After a comment on my previous blog entry (about creating a shazam clone) I started tinkering again.

Somebody asked: Could this be used to detect duplicate songs in my mp3 collection!?

That is exacly what I just tried!

The results

Here are some examples:

Duplicate found: 01 - everything in its right place.mp3.song matches with D:\data\v2\01-radiohead-everything_in_it’s_wrong_place-h8me.mp3.song and score: 134
(note: This is a remix of the original, with some rap mixed in)

Duplicate found: 01 - Joy Division - Exercise One.mp3.song matches with D:\data\v2\114 - Joy Division - Exercise One (From Still).mp3.song and score: 255
(note: Yes, duplicate!)

Duplicate found: 01 The District Sleeps Alone Tonight.mp3.song matches with D:\data\v2\The Postal Service - The District Sleeps Alone Tonight.mp3.song and score: 636
(note: Yes, duplicate!)

Duplicate found: 01-AudioTrack 01.mp3.song matches with D:\data\v2\06.Richard cheese -Id like a virgin- Butterfly.mp3.song and score: 144
(note: Yes, duplicate, the second was a radio snippet with jingle in the song)

Duplicate found: 01-editors-papillon_edit.mp3.song matches with D:\data\v2\02-editors-papillon_instrumental_edit.mp3.song and score: 382
(note: Almost a duplicate, the second is an instrumental version of the first)

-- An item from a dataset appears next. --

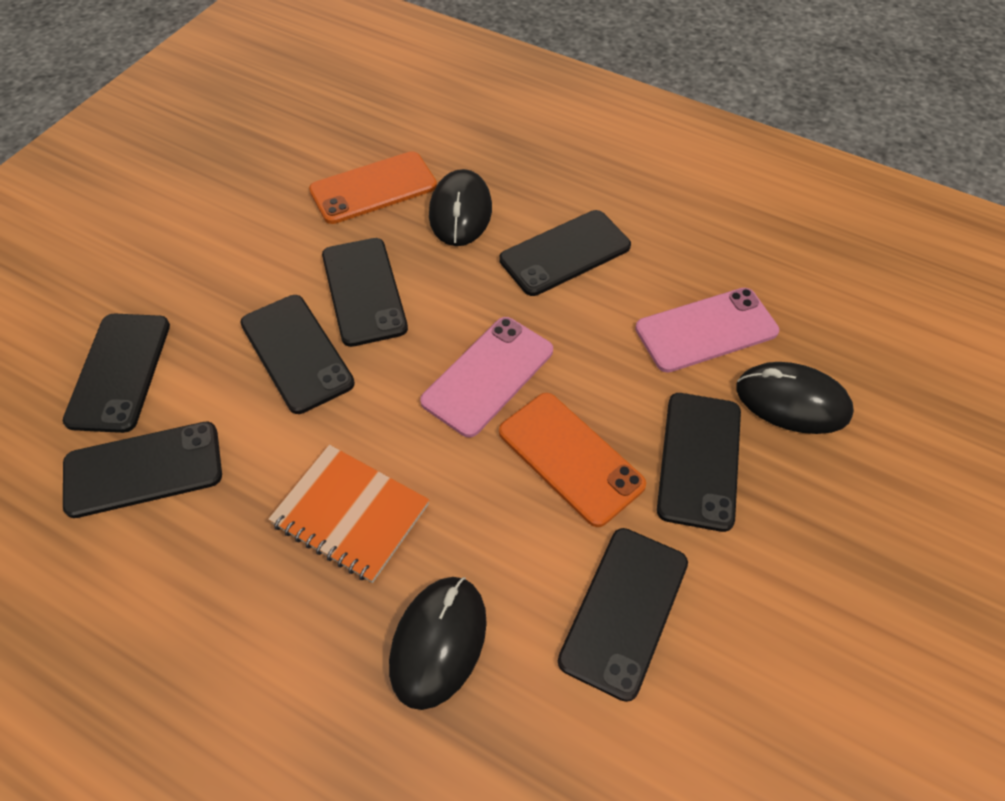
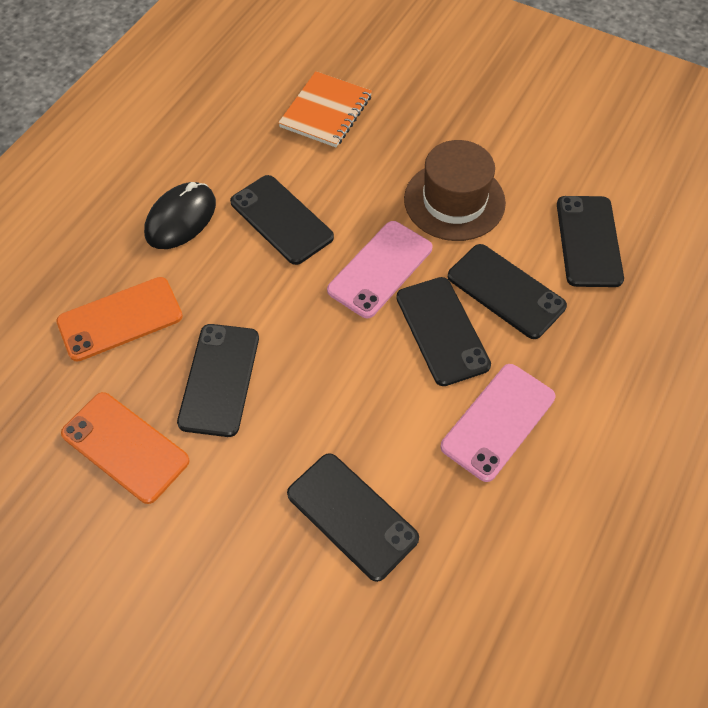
black mouse: 3 -> 1
black phone: 7 -> 6
brown hat: 0 -> 1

Duplicate found: 01-the_strokes-you_only_live_once-ser.mp3.song matches with D:\data\v2\01-the_strokes-you_only_live_once.mp3.song and score: 450
(note: Yes, duplicate!)

Duplicate found: 01-the_wombats-backfire_at_the_disco.mp3.song matches with D:\data\v2\Backfire @ The Disco [Promo Version].mp3.song and score: 493
(note: Yes, almost duplicate, the second is a radio-promo announcement with jingle in it)

Conclusion

With a bit of tinkering this algorithm could be used to make a tool to detect duplicate songs, even if the mp3’s aren’t similair. Even live versions and instrumental versions are detected if you lower the threshold.